A friend of mine from our period in New York City was among the first to start inking his head at a time when such a thing was pretty shocking. In 1988, musician and artist Daniel Cartier got an anhk (Egyptian Eternal Life Symbol) on the back of his head from Lenny Mental, the lead singer of a punk band they both played in, and he never looked back.
“I always wanted to be fully covered…but my body remained blank until December 2010…that's when I decided to start pursuing my lifelong dream and look like the tattooed man at the circus. In the midst of a lot of personal chaos, Cartier decided to start getting tattooed. It made no sense "on paper", but like many journeys we take in life, it was a leap of faith.
The end game for Cartier is to be completely covered, except his face, by the end of 2013. Cartier is preparing to release a coffee table book of photographs and essays chronicling the journey from "no ink" to being "fully loaded" in less than 3 years. To defer costs of the book, Cartier will be setting up a section on his website devoted to it and contributors will have a chance to sponsor various tattoos. He believes tattooing is slowly being regarded as the "fine art" form that it is, but it has been a slow process. He hopes books like this one will further the cause.

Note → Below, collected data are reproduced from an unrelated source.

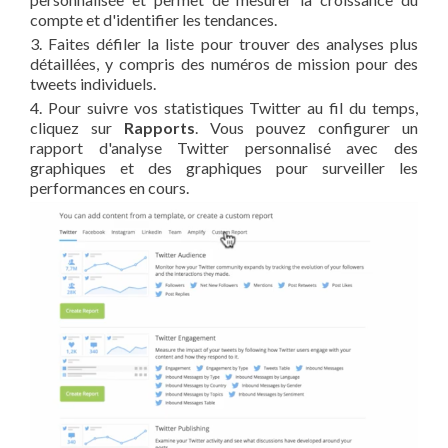
compte et d'identifier les tendances.
3. Faites défiler la liste pour trouver des analyses plus
détaillées, y compris des numéros de mission pour des
tweets individuels.
4. Pour suivre vos statistiques Twitter au fil du temps,
cliquez sur
Rapports
. Vous pouvez configurer un
rapport d'analyse Twitter personnalisé avec des
graphiques et des graphiques pour surveiller les
performances en cours.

Cartier is a devotee of Kustom Thrills in east Nashville. Johnny Lashley has performed the bulk of Daniel’s work, but everyone in the shop has added pieces. “They are like family to me at this point,” he says.
Having seen the progression of Cartier’s body art, the easier question to ask is where isn’t he inked? There are still some spaces left and he intends to leave his face, ears and his genitalia blank also.

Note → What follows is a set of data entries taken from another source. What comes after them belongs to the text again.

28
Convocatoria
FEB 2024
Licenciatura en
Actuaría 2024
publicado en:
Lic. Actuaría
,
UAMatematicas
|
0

His favorite tattoo is the portrait of his dog Miss Banjo in her wheels (her hind legs use a doggie wheelchair). Close second runner-up is an ankle sleeve devoted to Little Edie Beal from Grey Gardens, whom Cartier calls his “spirit guide”. “She lived in absolute squalor yet chose to view it all as a soundstage.”
Averaging about two sessions a week, Cartier says it’s a brutal timetable and he is always healing.

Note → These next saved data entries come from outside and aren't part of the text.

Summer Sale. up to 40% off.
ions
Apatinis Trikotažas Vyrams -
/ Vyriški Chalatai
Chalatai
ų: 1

Typically, most people are intrigued by his body art, but he does get some people who seem freaked out by it. Complete strangers will start asking really personal questions about his body and what parts are tattooed. Often they will start pulling the waistband of their pants down to show off their own tattoos or pulling their breast out to show a butterfly near their nipple. Cartier is always polite when this happens There have even been a few marriage proposals once people get a good look at this post-Modern Illustrated Man.